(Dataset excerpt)
+++++

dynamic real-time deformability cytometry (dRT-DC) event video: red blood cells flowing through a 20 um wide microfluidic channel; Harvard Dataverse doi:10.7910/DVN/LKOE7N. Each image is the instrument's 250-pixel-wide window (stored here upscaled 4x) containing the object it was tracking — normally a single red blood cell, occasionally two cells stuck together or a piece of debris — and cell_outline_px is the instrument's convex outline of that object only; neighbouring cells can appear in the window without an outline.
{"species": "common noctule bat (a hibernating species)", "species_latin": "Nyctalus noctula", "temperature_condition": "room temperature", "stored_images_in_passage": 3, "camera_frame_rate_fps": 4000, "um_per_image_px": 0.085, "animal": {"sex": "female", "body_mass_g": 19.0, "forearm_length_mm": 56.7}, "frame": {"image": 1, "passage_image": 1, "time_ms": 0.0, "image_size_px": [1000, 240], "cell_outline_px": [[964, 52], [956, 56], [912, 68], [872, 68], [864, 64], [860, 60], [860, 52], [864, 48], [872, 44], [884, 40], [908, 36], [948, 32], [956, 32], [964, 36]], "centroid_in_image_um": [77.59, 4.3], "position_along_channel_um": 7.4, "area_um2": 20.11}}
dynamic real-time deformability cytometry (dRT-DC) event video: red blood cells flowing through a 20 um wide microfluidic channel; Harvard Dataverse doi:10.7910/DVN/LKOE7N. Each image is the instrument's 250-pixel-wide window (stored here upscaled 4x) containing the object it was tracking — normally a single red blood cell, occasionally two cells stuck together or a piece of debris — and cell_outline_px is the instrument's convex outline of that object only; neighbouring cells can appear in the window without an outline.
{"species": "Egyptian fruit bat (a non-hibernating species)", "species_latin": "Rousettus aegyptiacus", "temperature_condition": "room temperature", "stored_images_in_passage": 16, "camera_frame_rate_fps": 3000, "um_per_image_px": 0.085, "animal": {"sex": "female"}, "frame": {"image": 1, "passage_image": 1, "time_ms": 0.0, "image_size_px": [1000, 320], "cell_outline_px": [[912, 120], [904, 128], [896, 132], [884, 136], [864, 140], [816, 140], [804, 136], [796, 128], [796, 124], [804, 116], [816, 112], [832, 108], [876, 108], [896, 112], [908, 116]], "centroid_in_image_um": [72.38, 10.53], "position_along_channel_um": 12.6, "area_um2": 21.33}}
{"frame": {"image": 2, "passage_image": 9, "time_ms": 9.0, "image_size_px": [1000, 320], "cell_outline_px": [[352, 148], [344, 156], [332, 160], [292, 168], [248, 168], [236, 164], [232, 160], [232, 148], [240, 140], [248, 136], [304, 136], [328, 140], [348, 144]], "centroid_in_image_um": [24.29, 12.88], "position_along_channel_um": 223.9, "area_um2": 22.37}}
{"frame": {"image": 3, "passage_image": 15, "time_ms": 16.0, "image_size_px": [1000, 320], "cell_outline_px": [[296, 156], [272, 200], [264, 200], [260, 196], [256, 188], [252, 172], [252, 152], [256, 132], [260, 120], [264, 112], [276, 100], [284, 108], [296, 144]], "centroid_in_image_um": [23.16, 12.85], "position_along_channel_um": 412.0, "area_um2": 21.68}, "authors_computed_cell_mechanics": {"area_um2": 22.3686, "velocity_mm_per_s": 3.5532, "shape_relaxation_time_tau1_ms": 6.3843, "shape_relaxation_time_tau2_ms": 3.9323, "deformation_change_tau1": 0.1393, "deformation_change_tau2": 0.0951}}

+++++

To do: Please output the entries above, every line exactly as it reads.

Result for this exercise:
dynamic real-time deformability cytometry (dRT-DC) event video: red blood cells flowing through a 20 um wide microfluidic channel; Harvard Dataverse doi:10.7910/DVN/LKOE7N. Each image is the instrument's 250-pixel-wide window (stored here upscaled 4x) containing the object it was tracking — normally a single red blood cell, occasionally two cells stuck together or a piece of debris — and cell_outline_px is the instrument's convex outline of that object only; neighbouring cells can appear in the window without an outline.
{"species": "common noctule bat (a hibernating species)", "species_latin": "Nyctalus noctula", "temperature_condition": "room temperature", "stored_images_in_passage": 3, "camera_frame_rate_fps": 4000, "um_per_image_px": 0.085, "animal": {"sex": "female", "body_mass_g": 19.0, "forearm_length_mm": 56.7}, "frame": {"image": 1, "passage_image": 1, "time_ms": 0.0, "image_size_px": [1000, 240], "cell_outline_px": [[964, 52], [956, 56], [912, 68], [872, 68], [864, 64], [860, 60], [860, 52], [864, 48], [872, 44], [884, 40], [908, 36], [948, 32], [956, 32], [964, 36]], "centroid_in_image_um": [77.59, 4.3], "position_along_channel_um": 7.4, "area_um2": 20.11}}
dynamic real-time deformability cytometry (dRT-DC) event video: red blood cells flowing through a 20 um wide microfluidic channel; Harvard Dataverse doi:10.7910/DVN/LKOE7N. Each image is the instrument's 250-pixel-wide window (stored here upscaled 4x) containing the object it was tracking — normally a single red blood cell, occasionally two cells stuck together or a piece of debris — and cell_outline_px is the instrument's convex outline of that object only; neighbouring cells can appear in the window without an outline.
{"species": "Egyptian fruit bat (a non-hibernating species)", "species_latin": "Rousettus aegyptiacus", "temperature_condition": "room temperature", "stored_images_in_passage": 16, "camera_frame_rate_fps": 3000, "um_per_image_px": 0.085, "animal": {"sex": "female"}, "frame": {"image": 1, "passage_image": 1, "time_ms": 0.0, "image_size_px": [1000, 320], "cell_outline_px": [[912, 120], [904, 128], [896, 132], [884, 136], [864, 140], [816, 140], [804, 136], [796, 128], [796, 124], [804, 116], [816, 112], [832, 108], [876, 108], [896, 112], [908, 116]], "centroid_in_image_um": [72.38, 10.53], "position_along_channel_um": 12.6, "area_um2": 21.33}}
{"frame": {"image": 2, "passage_image": 9, "time_ms": 9.0, "image_size_px": [1000, 320], "cell_outline_px": [[352, 148], [344, 156], [332, 160], [292, 168], [248, 168], [236, 164], [232, 160], [232, 148], [240, 140], [248, 136], [304, 136], [328, 140], [348, 144]], "centroid_in_image_um": [24.29, 12.88], "position_along_channel_um": 223.9, "area_um2": 22.37}}
{"frame": {"image": 3, "passage_image": 15, "time_ms": 16.0, "image_size_px": [1000, 320], "cell_outline_px": [[296, 156], [272, 200], [264, 200], [260, 196], [256, 188], [252, 172], [252, 152], [256, 132], [260, 120], [264, 112], [276, 100], [284, 108], [296, 144]], "centroid_in_image_um": [23.16, 12.85], "position_along_channel_um": 412.0, "area_um2": 21.68}, "authors_computed_cell_mechanics": {"area_um2": 22.3686, "velocity_mm_per_s": 3.5532, "shape_relaxation_time_tau1_ms": 6.3843, "shape_relaxation_time_tau2_ms": 3.9323, "deformation_change_tau1": 0.1393, "deformation_change_tau2": 0.0951}}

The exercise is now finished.